- [THE TASK] Please write out each entry that follows, keeping it exactly the same.

- [GIVEN ENTRIES]
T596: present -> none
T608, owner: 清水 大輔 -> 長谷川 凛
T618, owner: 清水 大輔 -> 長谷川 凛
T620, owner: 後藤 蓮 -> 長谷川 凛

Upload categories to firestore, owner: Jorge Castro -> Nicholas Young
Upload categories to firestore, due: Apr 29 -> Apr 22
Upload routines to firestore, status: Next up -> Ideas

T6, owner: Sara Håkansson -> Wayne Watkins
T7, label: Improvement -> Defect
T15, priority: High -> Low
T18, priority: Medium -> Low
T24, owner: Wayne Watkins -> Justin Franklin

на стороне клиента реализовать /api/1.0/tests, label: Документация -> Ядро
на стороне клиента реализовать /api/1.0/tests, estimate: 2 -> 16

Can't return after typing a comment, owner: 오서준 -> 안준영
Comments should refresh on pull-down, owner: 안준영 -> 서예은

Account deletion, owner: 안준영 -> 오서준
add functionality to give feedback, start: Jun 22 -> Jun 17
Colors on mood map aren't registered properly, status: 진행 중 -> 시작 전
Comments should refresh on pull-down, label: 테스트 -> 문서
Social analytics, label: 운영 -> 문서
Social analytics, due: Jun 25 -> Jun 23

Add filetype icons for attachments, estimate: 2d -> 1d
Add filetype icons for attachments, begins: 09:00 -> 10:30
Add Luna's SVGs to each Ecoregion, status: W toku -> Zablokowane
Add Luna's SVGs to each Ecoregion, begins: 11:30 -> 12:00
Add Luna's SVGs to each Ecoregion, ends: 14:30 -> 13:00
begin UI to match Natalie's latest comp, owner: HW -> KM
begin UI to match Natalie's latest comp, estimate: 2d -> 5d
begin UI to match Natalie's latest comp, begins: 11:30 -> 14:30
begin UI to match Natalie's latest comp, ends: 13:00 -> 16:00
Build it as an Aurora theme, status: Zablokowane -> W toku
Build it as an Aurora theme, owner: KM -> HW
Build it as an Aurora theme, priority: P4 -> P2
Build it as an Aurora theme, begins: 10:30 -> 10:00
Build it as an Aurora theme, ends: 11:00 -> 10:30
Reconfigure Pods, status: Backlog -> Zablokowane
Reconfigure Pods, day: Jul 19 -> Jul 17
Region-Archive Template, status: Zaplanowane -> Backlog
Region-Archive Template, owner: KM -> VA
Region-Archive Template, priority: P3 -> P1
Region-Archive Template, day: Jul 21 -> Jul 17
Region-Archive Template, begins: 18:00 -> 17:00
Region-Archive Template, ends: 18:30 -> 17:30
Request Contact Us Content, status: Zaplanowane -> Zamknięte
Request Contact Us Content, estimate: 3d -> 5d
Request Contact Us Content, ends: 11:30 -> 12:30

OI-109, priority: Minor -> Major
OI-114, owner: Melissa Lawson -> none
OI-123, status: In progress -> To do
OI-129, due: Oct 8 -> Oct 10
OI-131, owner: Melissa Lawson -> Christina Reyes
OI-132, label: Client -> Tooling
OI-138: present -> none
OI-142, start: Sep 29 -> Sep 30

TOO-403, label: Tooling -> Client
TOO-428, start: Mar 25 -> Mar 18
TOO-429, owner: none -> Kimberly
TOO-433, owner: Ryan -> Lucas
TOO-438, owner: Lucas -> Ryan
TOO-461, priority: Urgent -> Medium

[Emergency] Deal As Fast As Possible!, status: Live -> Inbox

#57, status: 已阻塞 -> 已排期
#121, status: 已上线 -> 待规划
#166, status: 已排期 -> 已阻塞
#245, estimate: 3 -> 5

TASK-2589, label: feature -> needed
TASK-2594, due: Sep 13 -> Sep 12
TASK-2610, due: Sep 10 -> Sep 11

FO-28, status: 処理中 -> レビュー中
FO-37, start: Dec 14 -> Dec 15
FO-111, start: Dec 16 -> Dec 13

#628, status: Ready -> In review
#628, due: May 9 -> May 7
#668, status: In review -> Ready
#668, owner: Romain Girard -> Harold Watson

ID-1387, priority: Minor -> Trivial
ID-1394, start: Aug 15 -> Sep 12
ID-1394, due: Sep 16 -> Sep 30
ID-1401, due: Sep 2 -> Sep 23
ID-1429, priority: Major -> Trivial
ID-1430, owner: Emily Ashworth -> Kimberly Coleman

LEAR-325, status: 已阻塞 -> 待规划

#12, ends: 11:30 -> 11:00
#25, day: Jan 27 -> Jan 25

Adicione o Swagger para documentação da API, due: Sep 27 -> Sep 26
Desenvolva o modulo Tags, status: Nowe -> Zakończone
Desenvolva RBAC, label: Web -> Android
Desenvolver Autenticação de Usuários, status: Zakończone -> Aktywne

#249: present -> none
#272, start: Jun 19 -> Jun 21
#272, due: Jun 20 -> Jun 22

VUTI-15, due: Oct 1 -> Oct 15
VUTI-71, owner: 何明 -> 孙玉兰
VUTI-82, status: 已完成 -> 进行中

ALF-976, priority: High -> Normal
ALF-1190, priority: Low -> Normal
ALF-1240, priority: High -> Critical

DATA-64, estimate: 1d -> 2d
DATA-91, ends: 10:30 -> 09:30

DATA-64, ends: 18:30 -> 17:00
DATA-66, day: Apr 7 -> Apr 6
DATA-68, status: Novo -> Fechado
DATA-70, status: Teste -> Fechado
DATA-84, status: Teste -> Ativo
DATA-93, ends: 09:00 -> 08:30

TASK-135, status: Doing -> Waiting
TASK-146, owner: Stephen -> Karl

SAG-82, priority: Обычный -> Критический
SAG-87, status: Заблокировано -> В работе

- [RESULT FOR THIS TASK]
T596: present -> none
T608, owner: 清水 大輔 -> 長谷川 凛
T618, owner: 清水 大輔 -> 長谷川 凛
T620, owner: 後藤 蓮 -> 長谷川 凛

Upload categories to firestore, owner: Jorge Castro -> Nicholas Young
Upload categories to firestore, due: Apr 29 -> Apr 22
Upload routines to firestore, status: Next up -> Ideas

T6, owner: Sara Håkansson -> Wayne Watkins
T7, label: Improvement -> Defect
T15, priority: High -> Low
T18, priority: Medium -> Low
T24, owner: Wayne Watkins -> Justin Franklin

на стороне клиента реализовать /api/1.0/tests, label: Документация -> Ядро
на стороне клиента реализовать /api/1.0/tests, estimate: 2 -> 16

Can't return after typing a comment, owner: 오서준 -> 안준영
Comments should refresh on pull-down, owner: 안준영 -> 서예은

Account deletion, owner: 안준영 -> 오서준
add functionality to give feedback, start: Jun 22 -> Jun 17
Colors on mood map aren't registered properly, status: 진행 중 -> 시작 전
Comments should refresh on pull-down, label: 테스트 -> 문서
Social analytics, label: 운영 -> 문서
Social analytics, due: Jun 25 -> Jun 23

Add filetype icons for attachments, estimate: 2d -> 1d
Add filetype icons for attachments, begins: 09:00 -> 10:30
Add Luna's SVGs to each Ecoregion, status: W toku -> Zablokowane
Add Luna's SVGs to each Ecoregion, begins: 11:30 -> 12:00
Add Luna's SVGs to each Ecoregion, ends: 14:30 -> 13:00
begin UI to match Natalie's latest comp, owner: HW -> KM
begin UI to match Natalie's latest comp, estimate: 2d -> 5d
begin UI to match Natalie's latest comp, begins: 11:30 -> 14:30
begin UI to match Natalie's latest comp, ends: 13:00 -> 16:00
Build it as an Aurora theme, status: Zablokowane -> W toku
Build it as an Aurora theme, owner: KM -> HW
Build it as an Aurora theme, priority: P4 -> P2
Build it as an Aurora theme, begins: 10:30 -> 10:00
Build it as an Aurora theme, ends: 11:00 -> 10:30
Reconfigure Pods, status: Backlog -> Zablokowane
Reconfigure Pods, day: Jul 19 -> Jul 17
Region-Archive Template, status: Zaplanowane -> Backlog
Region-Archive Template, owner: KM -> VA
Region-Archive Template, priority: P3 -> P1
Region-Archive Template, day: Jul 21 -> Jul 17
Region-Archive Template, begins: 18:00 -> 17:00
Region-Archive Template, ends: 18:30 -> 17:30
Request Contact Us Content, status: Zaplanowane -> Zamknięte
Request Contact Us Content, estimate: 3d -> 5d
Request Contact Us Content, ends: 11:30 -> 12:30

OI-109, priority: Minor -> Major
OI-114, owner: Melissa Lawson -> none
OI-123, status: In progress -> To do
OI-129, due: Oct 8 -> Oct 10
OI-131, owner: Melissa Lawson -> Christina Reyes
OI-132, label: Client -> Tooling
OI-138: present -> none
OI-142, start: Sep 29 -> Sep 30

TOO-403, label: Tooling -> Client
TOO-428, start: Mar 25 -> Mar 18
TOO-429, owner: none -> Kimberly
TOO-433, owner: Ryan -> Lucas
TOO-438, owner: Lucas -> Ryan
TOO-461, priority: Urgent -> Medium

[Emergency] Deal As Fast As Possible!, status: Live -> Inbox

#57, status: 已阻塞 -> 已排期
#121, status: 已上线 -> 待规划
#166, status: 已排期 -> 已阻塞
#245, estimate: 3 -> 5

TASK-2589, label: feature -> needed
TASK-2594, due: Sep 13 -> Sep 12
TASK-2610, due: Sep 10 -> Sep 11

FO-28, status: 処理中 -> レビュー中
FO-37, start: Dec 14 -> Dec 15
FO-111, start: Dec 16 -> Dec 13

#628, status: Ready -> In review
#628, due: May 9 -> May 7
#668, status: In review -> Ready
#668, owner: Romain Girard -> Harold Watson

ID-1387, priority: Minor -> Trivial
ID-1394, start: Aug 15 -> Sep 12
ID-1394, due: Sep 16 -> Sep 30
ID-1401, due: Sep 2 -> Sep 23
ID-1429, priority: Major -> Trivial
ID-1430, owner: Emily Ashworth -> Kimberly Coleman

LEAR-325, status: 已阻塞 -> 待规划

#12, ends: 11:30 -> 11:00
#25, day: Jan 27 -> Jan 25

Adicione o Swagger para documentação da API, due: Sep 27 -> Sep 26
Desenvolva o modulo Tags, status: Nowe -> Zakończone
Desenvolva RBAC, label: Web -> Android
Desenvolver Autenticação de Usuários, status: Zakończone -> Aktywne

#249: present -> none
#272, start: Jun 19 -> Jun 21
#272, due: Jun 20 -> Jun 22

VUTI-15, due: Oct 1 -> Oct 15
VUTI-71, owner: 何明 -> 孙玉兰
VUTI-82, status: 已完成 -> 进行中

ALF-976, priority: High -> Normal
ALF-1190, priority: Low -> Normal
ALF-1240, priority: High -> Critical

DATA-64, estimate: 1d -> 2d
DATA-91, ends: 10:30 -> 09:30

DATA-64, ends: 18:30 -> 17:00
DATA-66, day: Apr 7 -> Apr 6
DATA-68, status: Novo -> Fechado
DATA-70, status: Teste -> Fechado
DATA-84, status: Teste -> Ativo
DATA-93, ends: 09:00 -> 08:30

TASK-135, status: Doing -> Waiting
TASK-146, owner: Stephen -> Karl

SAG-82, priority: Обычный -> Критический
SAG-87, status: Заблокировано -> В работе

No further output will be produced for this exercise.